## YOUR TASK
Count the lines in the records that follow containing the word "below", and reply with that number alone.
(SUPPLIED MATERIAL begins)
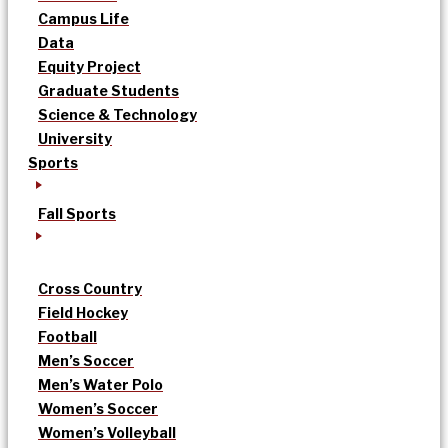
Campus Life
Data
Equity Project
Graduate Students
Science & Technology
University
Sports
Fall Sports
Cross Country
Field Hockey
Football
Men’s Soccer
Men’s Water Polo
Women’s Soccer
Women’s Volleyball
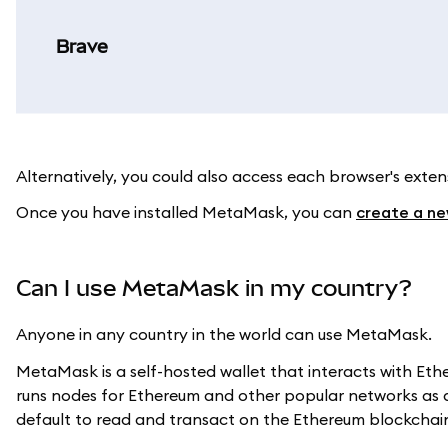
Brave
Alternatively, you could also access each browser's ext
Once you have installed MetaMask, you can
create a ne
Can I use MetaMask in my country?
Anyone in any country in the world can use MetaMask.
MetaMask is a self-hosted wallet that interacts with E
runs nodes for Ethereum and other popular networks as 
default to read and transact on the Ethereum blockchai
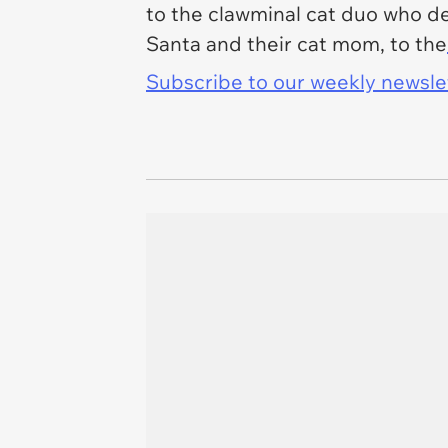
to the clawminal cat duo who dec
Santa and their cat mom, to the
Subscribe to our weekly newslett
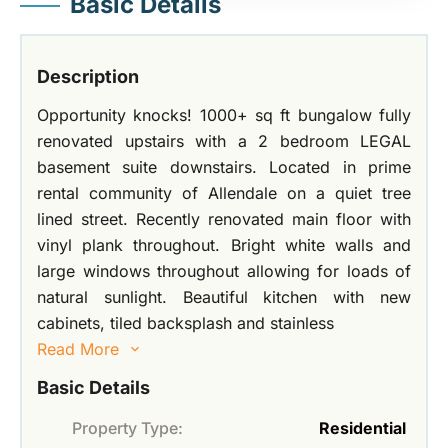
Basic Details
Description
Opportunity knocks! 1000+ sq ft bungalow fully
renovated upstairs with a 2 bedroom LEGAL
basement suite downstairs. Located in prime
rental community of Allendale on a quiet tree
lined street. Recently renovated main floor with
vinyl plank throughout. Bright white walls and
large windows throughout allowing for loads of
natural sunlight. Beautiful kitchen with new
cabinets, tiled backsplash and stainless
Read More
Basic Details
Property Type:
Residential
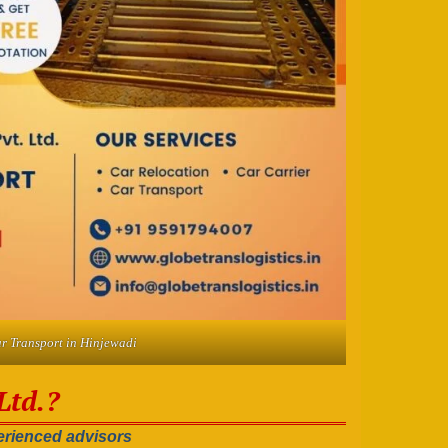
r Transport in Hinjewadi
Ltd.?
rienced advisors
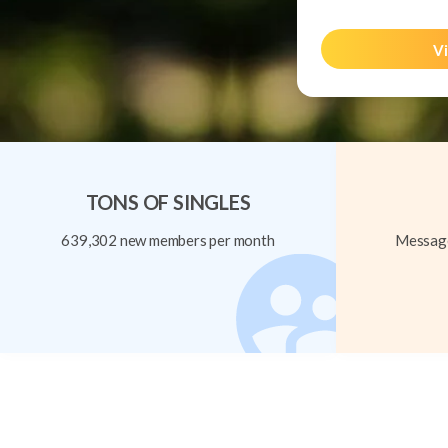
Vi
TONS OF SINGLES
639,302 new members per month
Message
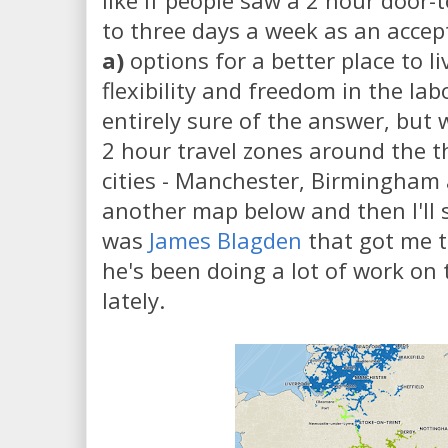
like if people saw a 2 hour door
to three days a week as an acce
a)
options for a better place to l
flexibility and freedom in the la
entirely sure of the answer, but 
2 hour travel zones around the t
cities - Manchester, Birmingham
another map below and then I'll s
was
James Blagden
that got me t
he's been doing a lot of work on 
lately.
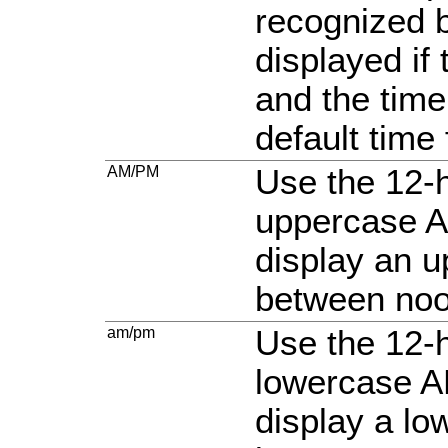
recognized b
displayed if 
and the time
default time
AM/PM
Use the 12-h
uppercase A
display an 
between noo
am/pm
Use the 12-h
lowercase A
display a l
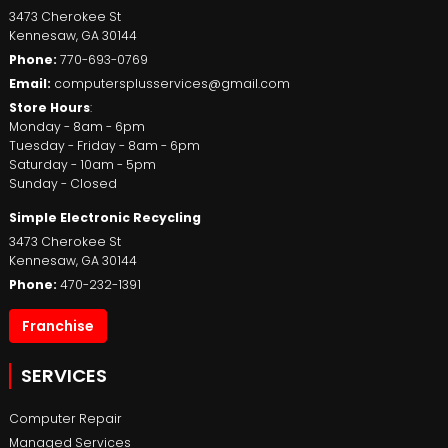
3473 Cherokee St
Kennesaw
,
GA
30144
Phone:
770-693-0769
Email:
computersplusservices@gmail.com
Store Hours
:
Monday - 8am - 6pm
Tuesday - Friday - 8am - 6pm
Saturday - 10am - 5pm
Sunday - Closed
Simple Electronic Recycling
3473 Cherokee St
Kennesaw
,
GA
30144
Phone:
470-232-1391
Franchise
SERVICES
Computer Repair
Managed Services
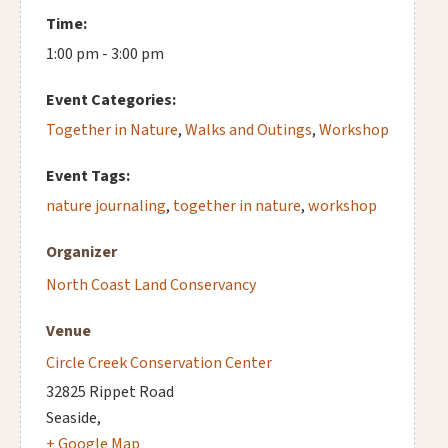
Time:
1:00 pm - 3:00 pm
Event Categories:
Together in Nature
,
Walks and Outings
,
Workshop
Event Tags:
nature journaling
,
together in nature
,
workshop
Organizer
North Coast Land Conservancy
Venue
Circle Creek Conservation Center
32825 Rippet Road
Seaside
,
+ Google Map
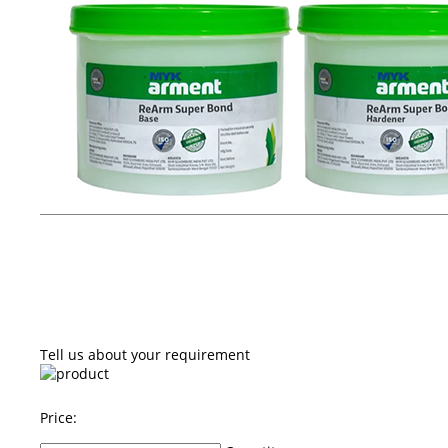
Tell us about your requirement
Price:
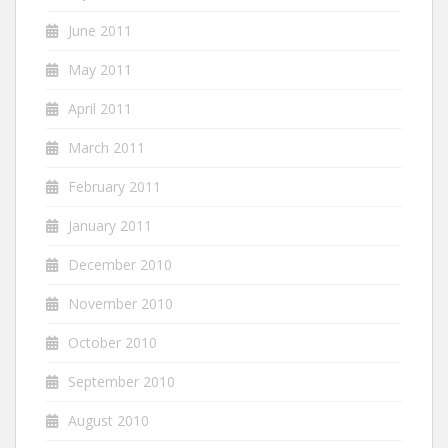
June 2011
May 2011
April 2011
March 2011
February 2011
January 2011
December 2010
November 2010
October 2010
September 2010
August 2010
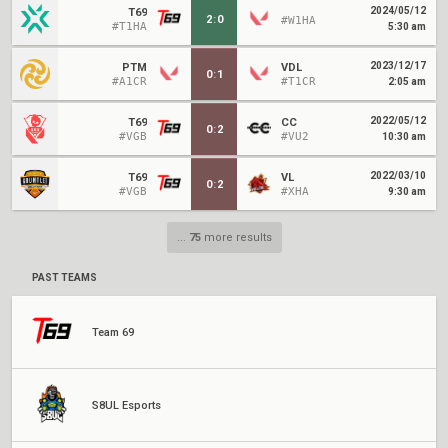
2024/05/12
T69
2
:
0
#W1HA
#T1HA
5:30 am
2023/12/17
PTM
VDL
0
:
1
#A1CR
#T1CR
2:05 am
2022/05/12
T69
CC
0
:
2
#VGB
#VU2
10:30 am
2022/03/10
T69
VL
0
:
2
#VGB
#XHA
9:30 am
...
75
more results
PAST TEAMS
Team 69
S8UL Esports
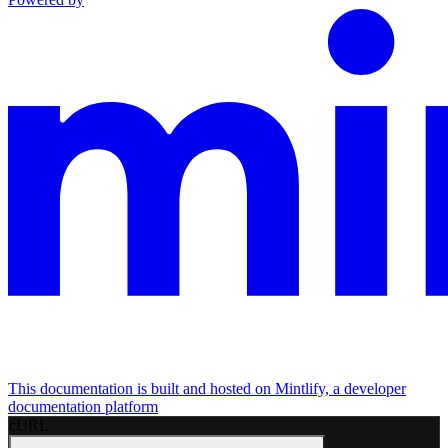
This documentation is built and hosted on Mintlify, a developer
documentation platform
cURL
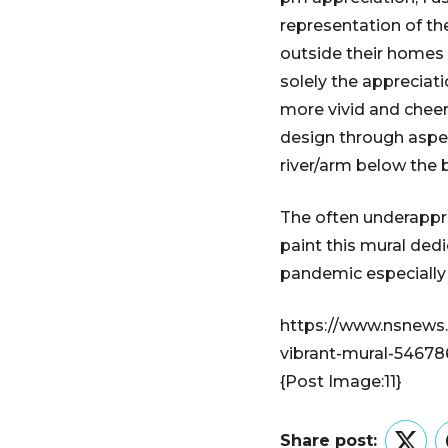
representation of th
outside their homes i
solely the appreciati
more vivid and cheerf
design through aspec
river/arm below the 
The often underappr
paint this mural ded
pandemic especially
https://www.nsnews
vibrant-mural-54678
{Post Image:11}
Share post:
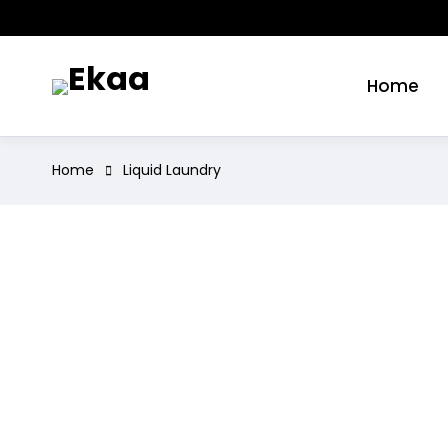
Home
Home
Liquid Laundry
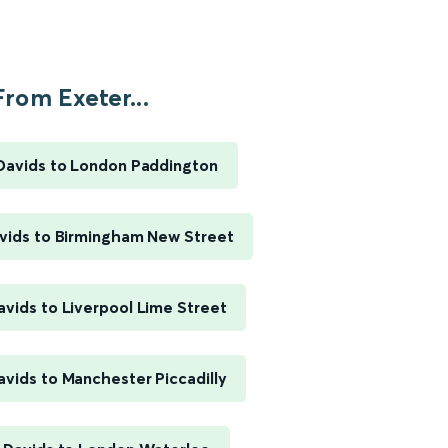
From Exeter...
 Davids to London Paddington
avids to Birmingham New Street
avids to Liverpool Lime Street
avids to Manchester Piccadilly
(SUPPLIED MATERIAL ends)
## ANSWER FOR THIS EXERCISE
2